Yusen

Yusen Logistics plans to roll-out its recently launched South-East Asia Link (Seal) trucking service to a series of secondary destinations as shippers in the region look for quicker transit times.

The Seal less-than-truckload (LTL) service links Singapore and Malaysia daily with a two-to-three times a week service from Malaysia to Bangkok, Phnom Penh and Hanoi, operating 40ft trailers between hubs and 20ft trailers for local, last-mile deliveries.

Described by the company as “an enhanced LTL service”, it was launched in response to a growing demand from shippers who wanted a freight service that could offer quicker transit times than those offered by intra-Asia container services, but cheaper than expensive air freight and express services.

Yusen said that, in the Bangkok-Hanoi corridor, which is experiencing high growth rates in terms of volumes, road freight was half the cost of air freight, and the transit times of between one and three days beat the 10 days offered by sea freight.

However, large variations in customer regimes, combined with political instability in the region, have so far limited attempts to create a pan-region trucking network.

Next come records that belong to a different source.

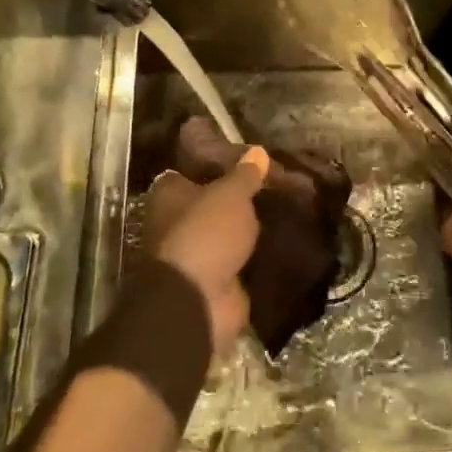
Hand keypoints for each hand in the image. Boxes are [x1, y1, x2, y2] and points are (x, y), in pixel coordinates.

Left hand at [144, 146, 268, 354]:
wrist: (198, 300)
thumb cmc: (206, 233)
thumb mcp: (231, 194)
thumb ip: (245, 174)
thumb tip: (258, 152)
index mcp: (168, 196)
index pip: (191, 172)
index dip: (217, 166)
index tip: (248, 163)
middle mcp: (174, 223)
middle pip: (210, 204)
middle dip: (236, 200)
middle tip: (272, 187)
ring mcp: (194, 255)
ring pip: (225, 234)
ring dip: (246, 230)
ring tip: (283, 212)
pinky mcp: (213, 282)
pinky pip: (237, 261)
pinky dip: (254, 256)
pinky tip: (281, 242)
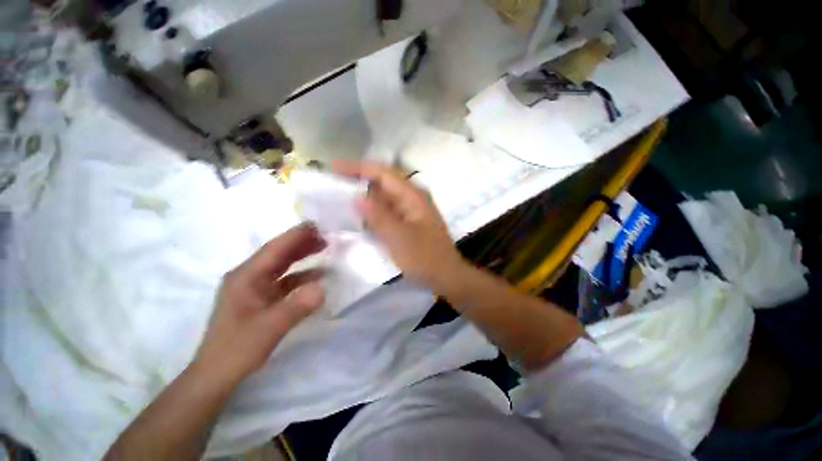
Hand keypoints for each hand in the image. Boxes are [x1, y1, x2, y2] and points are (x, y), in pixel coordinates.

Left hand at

Yusen Logistics’ senior executive of its business solution division for South Asia & Oceanic region, David Edwin Roy, said Laos, Ho Chi Minh City and Kunming, China, were potential destinations.

“We have identified these as phase two of our roll-out destinations and are studying them closely.

“Having said that, we are constantly looking at the challenges of the changing practices of Customs regulations, yet-to-be-steady bilateral relations and economic stability.”

The challenges of Customs in this part of the world were not be underestimated, he said.

“In lesser-developed countries, customs clearance procedures take time and good relationship skills. Documentation processes differ and one needs to be very familiar and thorough to avoid being stranded with a truckload of customers’ goods awaiting delivery,” Mr Roy added.

For example, clearing Customs takes longer in Vietnam and is different to Malaysia and Thailand – it varies depending on the type of goods, as Customs places different criteria on tax and exemptions.

The route between Thailand and Vietnam runs through Laos, south of its capital Vientiane, thus by-passing Cambodia and the heavily congested border-crossing at Poi Pet, where truck queues can at times be as long as 5km.

The long-term plan for the region has been the development of a trans-Asia railway linking Kunming with Singapore, with added spurs connecting Ho Chi Minh City and Phnom Penh to the main artery.

But it remains a project very much in its infancy, with work underway on sections between China and Vietnam and China and Myanmar, but large swathes of construction are yet to begin.

Mr Roy said: “Railway transport in our region is under discussion and it offers possible new avenues to provide solutions for freight into the South-East Asia region.

“The volume, type of goods and industry in this segment will be reviewed. This data will then be scrutinised to see how much freight can be captured for road transportation.”